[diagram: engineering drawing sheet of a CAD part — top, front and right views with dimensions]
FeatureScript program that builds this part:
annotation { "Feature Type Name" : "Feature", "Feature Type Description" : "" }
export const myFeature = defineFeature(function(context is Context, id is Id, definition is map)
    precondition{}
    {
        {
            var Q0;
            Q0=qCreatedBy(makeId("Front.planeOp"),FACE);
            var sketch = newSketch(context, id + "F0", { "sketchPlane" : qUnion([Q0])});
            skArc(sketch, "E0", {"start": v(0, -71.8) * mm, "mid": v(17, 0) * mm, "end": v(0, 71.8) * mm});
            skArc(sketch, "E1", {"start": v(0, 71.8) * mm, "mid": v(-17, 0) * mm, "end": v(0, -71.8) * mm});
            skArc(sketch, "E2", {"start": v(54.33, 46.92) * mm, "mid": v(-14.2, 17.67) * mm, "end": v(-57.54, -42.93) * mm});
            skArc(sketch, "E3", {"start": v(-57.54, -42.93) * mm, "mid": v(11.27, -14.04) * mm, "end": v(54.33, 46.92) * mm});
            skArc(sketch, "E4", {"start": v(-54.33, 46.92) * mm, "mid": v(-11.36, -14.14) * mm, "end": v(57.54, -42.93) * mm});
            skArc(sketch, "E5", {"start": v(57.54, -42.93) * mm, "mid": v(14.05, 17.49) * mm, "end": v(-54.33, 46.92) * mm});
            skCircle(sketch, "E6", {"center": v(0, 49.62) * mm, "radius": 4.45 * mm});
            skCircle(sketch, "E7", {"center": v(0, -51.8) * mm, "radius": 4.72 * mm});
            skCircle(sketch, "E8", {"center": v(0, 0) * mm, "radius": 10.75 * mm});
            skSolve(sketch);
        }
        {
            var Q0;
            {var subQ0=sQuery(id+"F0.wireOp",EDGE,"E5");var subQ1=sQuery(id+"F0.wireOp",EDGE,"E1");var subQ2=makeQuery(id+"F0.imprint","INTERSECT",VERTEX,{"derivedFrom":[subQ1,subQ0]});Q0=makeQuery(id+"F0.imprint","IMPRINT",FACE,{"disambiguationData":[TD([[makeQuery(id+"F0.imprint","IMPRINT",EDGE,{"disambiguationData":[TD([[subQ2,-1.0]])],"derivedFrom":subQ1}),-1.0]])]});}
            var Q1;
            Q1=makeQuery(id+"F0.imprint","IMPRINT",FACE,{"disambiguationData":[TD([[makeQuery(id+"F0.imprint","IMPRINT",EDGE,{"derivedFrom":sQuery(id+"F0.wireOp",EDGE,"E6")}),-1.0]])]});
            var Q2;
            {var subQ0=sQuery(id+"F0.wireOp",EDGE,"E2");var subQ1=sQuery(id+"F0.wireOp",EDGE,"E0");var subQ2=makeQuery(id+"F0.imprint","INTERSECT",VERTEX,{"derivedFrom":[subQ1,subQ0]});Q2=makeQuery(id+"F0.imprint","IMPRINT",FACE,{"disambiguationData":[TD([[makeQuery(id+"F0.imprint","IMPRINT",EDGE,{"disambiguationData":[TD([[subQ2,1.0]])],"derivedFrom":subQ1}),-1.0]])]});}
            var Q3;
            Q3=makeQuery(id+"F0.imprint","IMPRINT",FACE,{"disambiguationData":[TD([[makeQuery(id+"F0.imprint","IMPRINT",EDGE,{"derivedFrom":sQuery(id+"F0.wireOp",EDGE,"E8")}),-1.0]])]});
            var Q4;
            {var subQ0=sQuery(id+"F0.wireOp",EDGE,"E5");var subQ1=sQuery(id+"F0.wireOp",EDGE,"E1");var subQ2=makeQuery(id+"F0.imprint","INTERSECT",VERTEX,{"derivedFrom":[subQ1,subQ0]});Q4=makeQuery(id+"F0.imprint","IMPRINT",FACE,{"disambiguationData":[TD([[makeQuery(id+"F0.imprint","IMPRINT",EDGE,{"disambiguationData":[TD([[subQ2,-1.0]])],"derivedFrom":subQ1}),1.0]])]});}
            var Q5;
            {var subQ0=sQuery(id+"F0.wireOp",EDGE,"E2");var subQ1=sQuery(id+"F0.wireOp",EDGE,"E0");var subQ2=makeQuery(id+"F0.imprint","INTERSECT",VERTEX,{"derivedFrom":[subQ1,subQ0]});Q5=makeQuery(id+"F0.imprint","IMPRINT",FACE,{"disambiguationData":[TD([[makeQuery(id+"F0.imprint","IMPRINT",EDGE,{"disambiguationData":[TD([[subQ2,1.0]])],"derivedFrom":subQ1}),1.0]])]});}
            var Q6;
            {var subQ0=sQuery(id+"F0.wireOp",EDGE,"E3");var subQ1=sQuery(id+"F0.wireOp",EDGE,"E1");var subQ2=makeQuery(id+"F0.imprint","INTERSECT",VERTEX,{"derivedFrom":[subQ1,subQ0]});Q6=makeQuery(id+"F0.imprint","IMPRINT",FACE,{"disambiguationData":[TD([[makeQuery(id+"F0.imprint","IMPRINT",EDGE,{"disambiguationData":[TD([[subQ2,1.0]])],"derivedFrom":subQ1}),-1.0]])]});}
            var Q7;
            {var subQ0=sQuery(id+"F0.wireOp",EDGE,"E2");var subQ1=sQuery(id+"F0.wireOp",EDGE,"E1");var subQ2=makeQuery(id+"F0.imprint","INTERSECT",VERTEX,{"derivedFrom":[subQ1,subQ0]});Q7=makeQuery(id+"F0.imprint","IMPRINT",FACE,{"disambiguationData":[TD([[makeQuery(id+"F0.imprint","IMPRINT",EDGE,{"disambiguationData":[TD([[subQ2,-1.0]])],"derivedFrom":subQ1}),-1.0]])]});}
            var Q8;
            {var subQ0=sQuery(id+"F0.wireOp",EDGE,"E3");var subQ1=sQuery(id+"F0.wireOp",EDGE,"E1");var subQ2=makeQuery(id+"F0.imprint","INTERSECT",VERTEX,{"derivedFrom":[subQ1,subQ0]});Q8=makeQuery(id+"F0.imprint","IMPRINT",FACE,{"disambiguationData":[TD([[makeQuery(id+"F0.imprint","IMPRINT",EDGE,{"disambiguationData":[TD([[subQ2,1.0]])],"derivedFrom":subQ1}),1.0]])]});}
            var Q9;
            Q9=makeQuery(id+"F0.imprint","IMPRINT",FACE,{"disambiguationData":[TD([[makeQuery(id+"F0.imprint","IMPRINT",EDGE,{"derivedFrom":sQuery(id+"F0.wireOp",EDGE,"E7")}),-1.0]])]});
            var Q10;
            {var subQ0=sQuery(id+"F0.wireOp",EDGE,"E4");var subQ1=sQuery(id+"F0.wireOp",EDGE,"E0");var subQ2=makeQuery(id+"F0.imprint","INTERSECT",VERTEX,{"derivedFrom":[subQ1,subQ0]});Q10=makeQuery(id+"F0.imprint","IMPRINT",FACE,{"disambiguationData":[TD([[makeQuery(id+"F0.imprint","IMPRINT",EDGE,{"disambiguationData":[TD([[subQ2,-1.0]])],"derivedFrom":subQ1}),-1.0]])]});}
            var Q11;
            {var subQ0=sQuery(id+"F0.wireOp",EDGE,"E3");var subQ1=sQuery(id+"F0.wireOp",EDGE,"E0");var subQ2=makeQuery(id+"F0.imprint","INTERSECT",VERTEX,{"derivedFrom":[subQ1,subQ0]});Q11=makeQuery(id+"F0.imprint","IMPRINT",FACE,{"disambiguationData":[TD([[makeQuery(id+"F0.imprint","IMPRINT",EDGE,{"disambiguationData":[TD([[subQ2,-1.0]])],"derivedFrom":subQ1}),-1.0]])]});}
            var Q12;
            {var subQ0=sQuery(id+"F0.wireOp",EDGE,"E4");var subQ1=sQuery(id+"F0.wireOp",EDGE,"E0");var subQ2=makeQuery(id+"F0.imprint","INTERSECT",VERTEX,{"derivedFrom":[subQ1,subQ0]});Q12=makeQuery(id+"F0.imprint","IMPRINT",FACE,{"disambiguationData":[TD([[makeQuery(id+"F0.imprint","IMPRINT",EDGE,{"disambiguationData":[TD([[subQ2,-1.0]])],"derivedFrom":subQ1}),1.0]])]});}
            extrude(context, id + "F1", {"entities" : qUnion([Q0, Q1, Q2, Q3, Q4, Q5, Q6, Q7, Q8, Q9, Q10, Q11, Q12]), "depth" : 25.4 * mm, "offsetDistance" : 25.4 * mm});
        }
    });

# # # #

Rewrite everything from the start of the rows down to the line containing "var sketch = newSketch(context, id" as a JSON list of strings. Use one string per line and omit blank lines.

▸ **FINAL RESULT**:
[
  "[diagram: engineering drawing sheet of a CAD part — top, front and right views with dimensions]",
  "FeatureScript program that builds this part:",
  "annotation { \"Feature Type Name\" : \"Feature\", \"Feature Type Description\" : \"\" }",
  "export const myFeature = defineFeature(function(context is Context, id is Id, definition is map)",
  "    precondition{}",
  "    {",
  "        {",
  "            var Q0;",
  "            Q0=qCreatedBy(makeId(\"Front.planeOp\"),FACE);",
  "            var sketch = newSketch(context, id + \"F0\", { \"sketchPlane\" : qUnion([Q0])});"
]